Hi people, I am trying to setup a SBS 2008 server on a network with 5 machines. I have created the user accounts on the network in Active Directory users and computers however when logging into the PC's it takes about 10 minutes to login and apply the settings however once the profile is on the machine and it comes to logging in again it logs in almost instantly like it would a local account on a computer off of a network. Have i done something wrong with the setup of the AD accounts?

Is there an area where i need to create user profiles on the SBS server?

Thanks for your help 

David


----------



## peterh40 (Apr 15, 2007)

No, it depends on how the PCs are set up and how big the Default User profile is on the machines?

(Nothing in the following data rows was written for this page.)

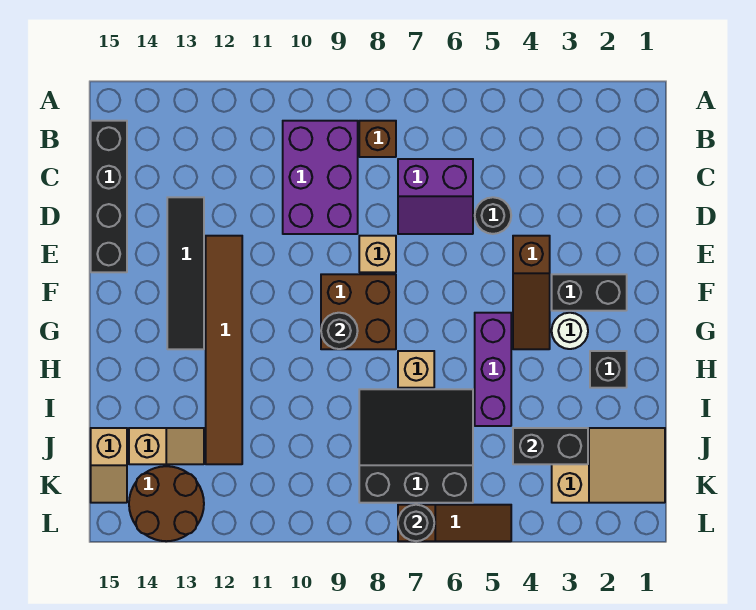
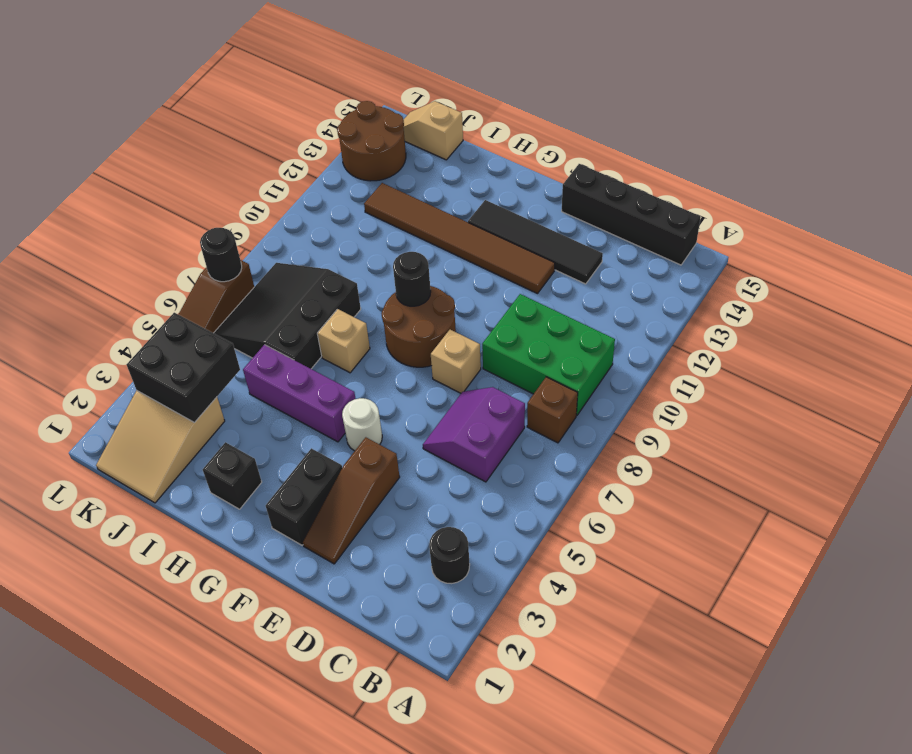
purple brick B9:D10 level 1 -> green brick B9:D10 level 1
black round brick D5 level 1 -> black round brick B3 level 1
brown slope E4:G4 level 1 top E -> brown slope E2:E4 level 1 top 4
brown brick F8:G9 level 1 -> brown round brick F8:G9 level 1
white round brick G3 level 1 -> white round brick F5 level 1
black slope I6:K8 level 1 top K -> black slope I6:K8 level 1 top I
black brick J3:J4 level 2 -> black brick J3:K4 level 2
tan slope J13:J14 level 1 top 14 -> none

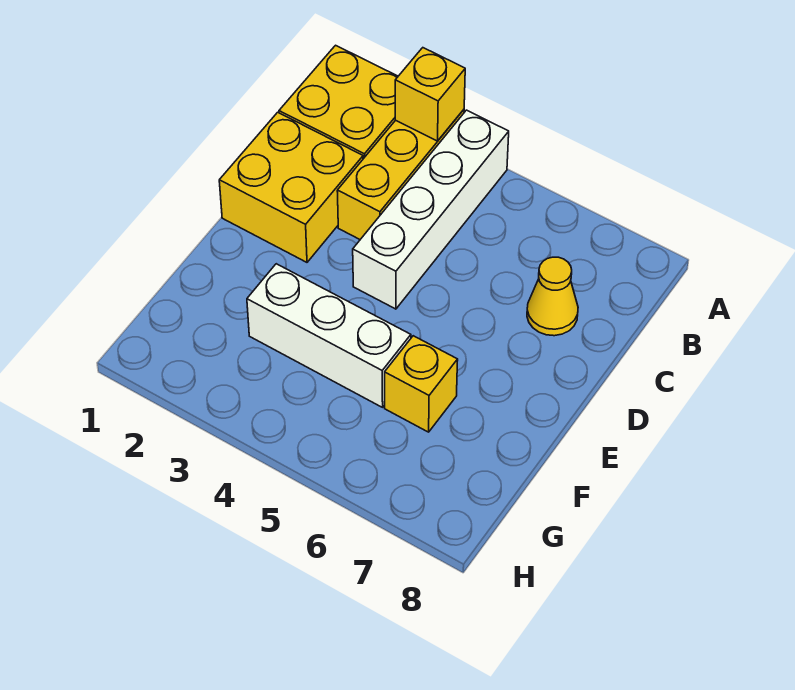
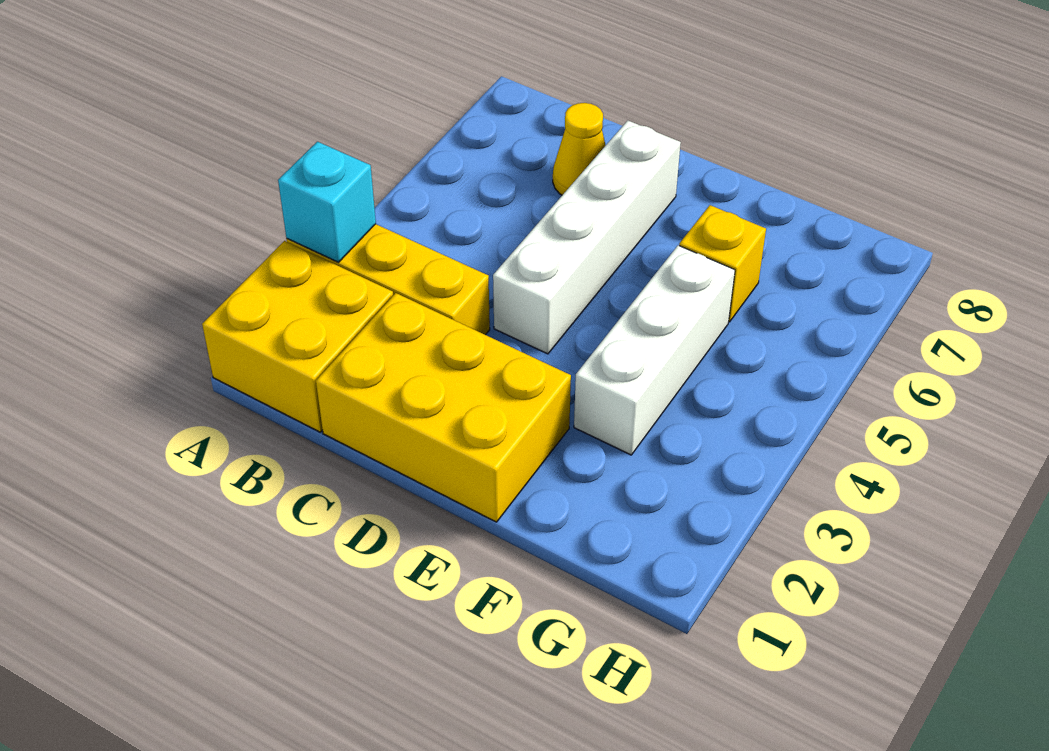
yellow brick A3 level 2 -> cyan brick A3 level 2
white brick A4:D4 level 1 -> white brick D4:D7 level 1
yellow brick C1:D2 level 1 -> yellow brick C1:E2 level 1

You can create roaming profiles for users, by creating a share on a server and a folder for each user and configure the location in AD Users and Computers on the Profile tab of each user.


----------



## dmcg69 (Nov 4, 2003)

The computers were previously part of a workgroup. I logged into the machine with the account name however it was very slow and the PC had poor performance and took 10 minutes to log in. This was before i entered the profile path in AD for the users so i am not sure what that would have created? Where would that profile have come from, the local machine?

I have created a share on the server for the users and have manually created folders under the d:\profiles folder. I have then added this into AD profile tabs for the corresponding users.


----------



## peterh40 (Apr 15, 2007)

I suppose it will create a profile on the machine, which does take a bit of time to setup. Then when the user logs out, it will upload any changes to the share on the server, this may take some time for the first time the user has setup their roaming profile. Next time they login, it should be faster.

To speed things up, check the connection speed of the LAN connection on the server. Is it set to automatic, or configured to a specific speed/duplex. Setting it to the same speed as the connection on switch helps a lot.


----------



## StumpedTechy (Jul 7, 2004)

You can also get slow logins if your machines DNS is messed up. Have you ensured your ISP DNS is put as a forwarder in the AD servers DNS and then all clients have their primary DNS pointed to the servers IP, on the server its own DNS should be pointed to either 127.0.0.1 or its own IP address.

If all your workstations have the ISPs DNS as their default then you will have a ton of slowness usually.


----------